Defense Security Service, United States
The Defense Security Service (DSS) serves the Department of Defense (DOD) in a number of capacities, conducting personnel security investigations, providing industrial security products and services, and offering security training to DOD personnel, contractors, and employees of other government agencies. Its most significant undertakings are the Personnel Security Investigations (PSI) Program; the Industrial Security Program (ISP); and the Security Education, Training, and Awareness Program.
Established as the Defense Investigative Service on January 1, 1972, the service changed to its present name in November 1997 in order to more accurately reflect the breadth of its mission. Oversight comes from the assistant secretary of Defense for Command, Control, Communications, and Intelligence. As of 2003, DSS employed some 2,600 persons throughout the United States, with a much smaller contingent in Europe. About half of its personnel roster was comprised of special agents responsible for undertaking approximately half a million PSIs per year. Another 230 employees were involved in the ISP program, working with more than 11,000 contractors involved in research, development, and other classified projects outsourced to specially screened entities in the private sector.
Background investigations. The PSI program of the DSS oversees background investigations on military, civilian, and contractor personnel affiliated with DOD. PSIs are used to determine the suitability of an individual for entrance into the armed services, for access to classified information, and for appointment to sensitive positions within DOD. PSIs conducted by DSS special agents are submitted to the agency's Personnel Investigations Center at Fort Meade, Maryland, where they are processed. When completed, PSIs are sent to the appropriate DOD adjudicative facility, which makes the determination as to the individual's suitability. DSS is thus purely a reporting and screening agency, and has no power to choose or reject individuals for positions within DOD.
The work of processing security clearances, the most prominent service of DSS, has also provided the occasion for a number of frustrations. In July 2000, the agency experienced the breakdown of a $100 million computer system, thus temporarily bringing to a halt its background checks. Also in that month, a review panel that included representatives of DSS came under fire for approving an award to Loral Space & Communications Corporation "for outstanding security performance and practices." In 1996, Loral had forwarded a report on a Chinese rocket to the Chinese government without first obtaining State Department clearance, a situation that had led to a grand jury investigation. The backlog of security clearance investigations forced DSS to turn to civilian contractors for help. In June 2002, DOD investigators learned that one of the firms DSS had used, Government Business Services Group, may have submitted false reports to DSS and claimed to have completed work it had not done. As of fiscal year 2004, DOD had transferred responsibility for conducting most background checks from DSS to the Office of Personnel Management (OPM).
Other DSS programs. Under the ISP heading in DSS are three industrial security programs, the largest of which is the National Industrial Security Program, or NISP. DSS representatives working in the NISP oversee security at cleared contractor facilities, and assist the contractor's staff in formulating and maintaining security programs. The other two ISP sections are the Arms, Ammunition, and Explosives (AA&E) Program, which provides protection for munitions, and the Critical Infrastructure Program (CIP), which oversees systems vital to the operation of DOD. Additionally, the Defense Industrial Security Clearance Office (DISCO) in Columbus, Ohio, processes, issues, and maintains ISP facility and personnel clearances.
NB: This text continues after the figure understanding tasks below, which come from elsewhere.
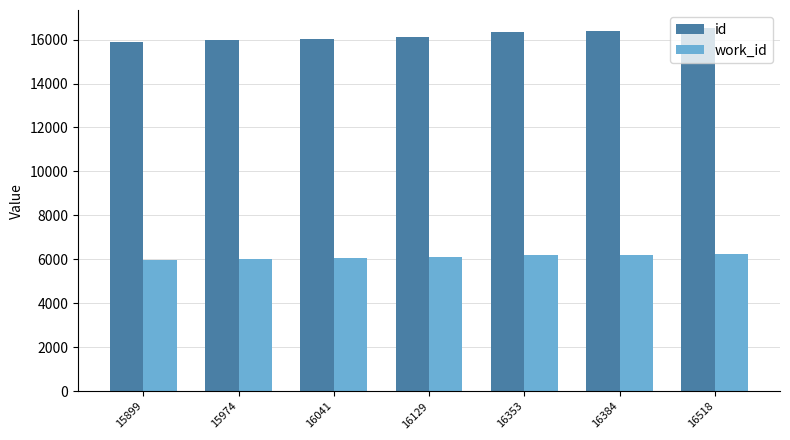

How many data points does each series have?

7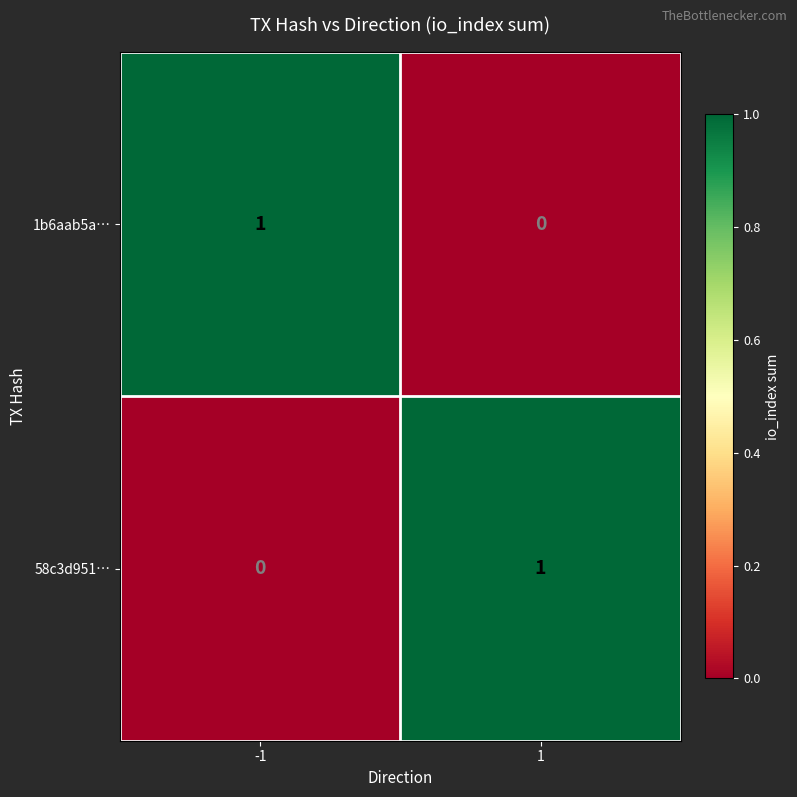

The 1b6aab5a… series shows -1 at 1. True or false?

False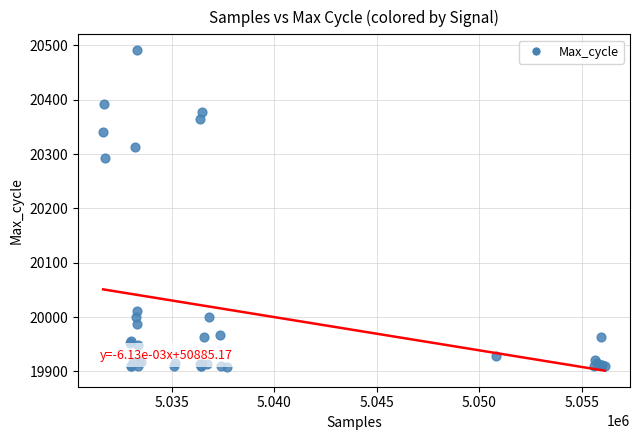

What Y value in the scatter plot is closest to 20199?

20292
The Security, Education, Training, and Awareness Program includes instruction in counterintelligence and other areas. Training takes place at the DSS Academy, or DSSA, in Linthicum, Maryland, where some 10,000 students from DOD and the defense industry learn core security disciplines that integrate training in CI and information systems. Education is provided through combinations of formal classroom teaching, computer-based learning, and correspondence, distance, or tele-training.
In the realm of counterintelligence, the DSS Counterintelligence Office, established in May 1993, seeks to integrate an awareness of counterintelligence with DSS core mission areas. Its aims are to infuse the defense workforce with counterintelligence knowledge, to increase awareness of counterintelligence throughout DOD and the contractor base, and to assist those it trains in recognizing and reporting intelligence collection activities conducted by foreign powers or groups.
█ FURTHER READING:
Barr, Stephen. "Defense Department Agrees to Have OPM Take Over Background Checks." Washington Post. (February 5, 2003): B2.
Pincus, Walter. "Computer Shutdown Hits Defense Security Service; Backlog of Background Checks Grows." Washington Post. (July 8, 2000): A10.
——. "A Pentagon 'Embarrassment': Loral Wins, Is Stripped of Award for Security Practices." Washington Post. (July 19, 2000): A21.
Pound, Edward T. "Keeping Secrets Secret." U.S. News & World Report. (June 3, 2002): 22.